The twin problems of the deficits in the current account of the balance of payments and the budget mean that Sri Lanka has no macroeconomic policy ammunition to stimulate the economy (i.e. there is no scope for expansionary monetary policies or a fiscal stimulus). Furthermore, as mentioned above, borrowing will merely postpone the problem while exacerbating the ultimate consequences.

The policy challenge

The challenge is to formulate a policy mix that would minimise the depth and duration of the downturn. This calls for a combination of stabilisation measures and a package of growth enhancing structural reforms. This would not only bring about much needed efficiency gains to increase productivity and competitiveness but also provide a strong confidence boosting signal to all economic agents, particularly domestic and foreign investors.

PF’s Economic Alert 27 sets out a range of structural reforms to strengthen the growth framework of the economy. Priority should be given at this point to reforms that can have an impact in the short-run.
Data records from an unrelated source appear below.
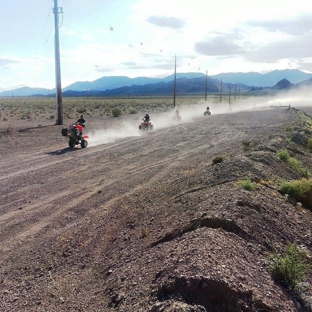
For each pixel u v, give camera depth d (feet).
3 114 169.89
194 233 19.90
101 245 23.06
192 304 13.25
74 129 65.67
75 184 39.06
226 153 56.54
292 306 15.15
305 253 20.99
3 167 48.16
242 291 14.21
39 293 17.78
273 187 31.58
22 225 27.07
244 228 21.25
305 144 65.26
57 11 107.45
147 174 43.29
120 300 15.40
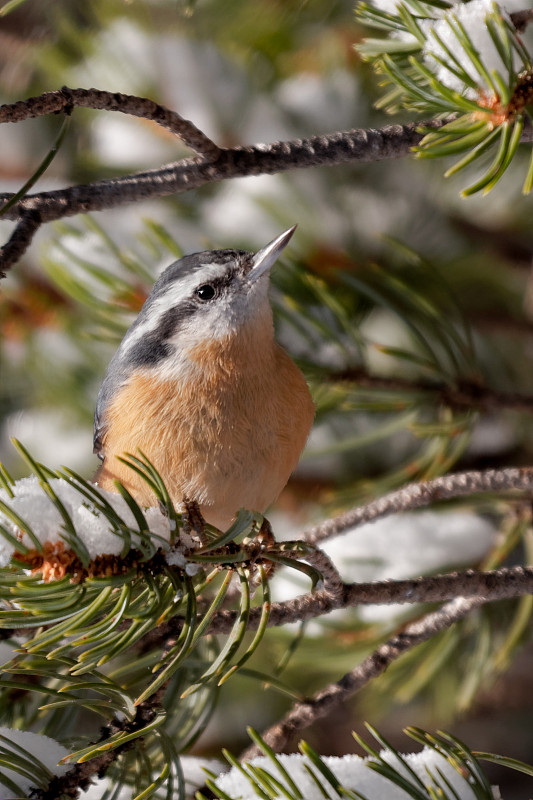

These include, inter alia, the following:

an acceleration of the Government’s infrastructure development through aggressive and transparent recourse to an ambitious Public Private Partnership (PPP) program;

development of a long-term debt market (corporate bonds), including promotion of support from the insurance sector;

sale of parts of the equity of commercial SOE’s in the stock market (with a reservation for workers) not only to raise much-needed non-debt creating financing for the government but also to trigger improved management, strengthened financial discipline and greater transparency through the increased disclosure that automatically ensues.

continue even more actively the ongoing program to improve the ‘Ease of Doing Business’ (i.e. debureaucratise and remove red tape), including restoration of the ‘One Stop Shop’.

Longer term structural reforms could include the following:

strengthening the operations of the land market, including the creation of a pre-cleared land bank;

labour market reform to reduce the costs of employment in order to address the perverse incentives that currently encourage the creation of part-time and causal employment, as well as expansion of the informal sector (i.e. current labour market conditions serve to reduce overall labour standards in the country.);

strengthening the capacity of regulatory agencies (including the SEC and PUCSL);

improving education, training and skills development (particularly maths and science education), including a pragmatic approach to public, private and mixed provision;

developing a Science and Technology policy to improve capabilities for technology management (adoption and adaption/innovation)

Concerted efforts should also be made to ensure the sanctity of commercial contracts and strengthen the rule of law. Sri Lanka can achieve a higher growth trajectory only through increased domestic and foreign private investment. The fiscal space does not exist for a state-driven recovery package.


One may conclude that the growth prospects for the economy are rather gloomy over the next six to twelve months. A proactive and pragmatic policy response is required both to stabilise the economy and to strengthen its growth framework. Such a holistic approach will be mutually reinforcing and reduce the depth and duration of the economic downturn.

The country’s growth framework has been strengthened by three previous waves of economic reforms (1977/78; 1990/91; 2001/02). The time has now come for a fourth wave of reforms to boost the flagging growth momentum.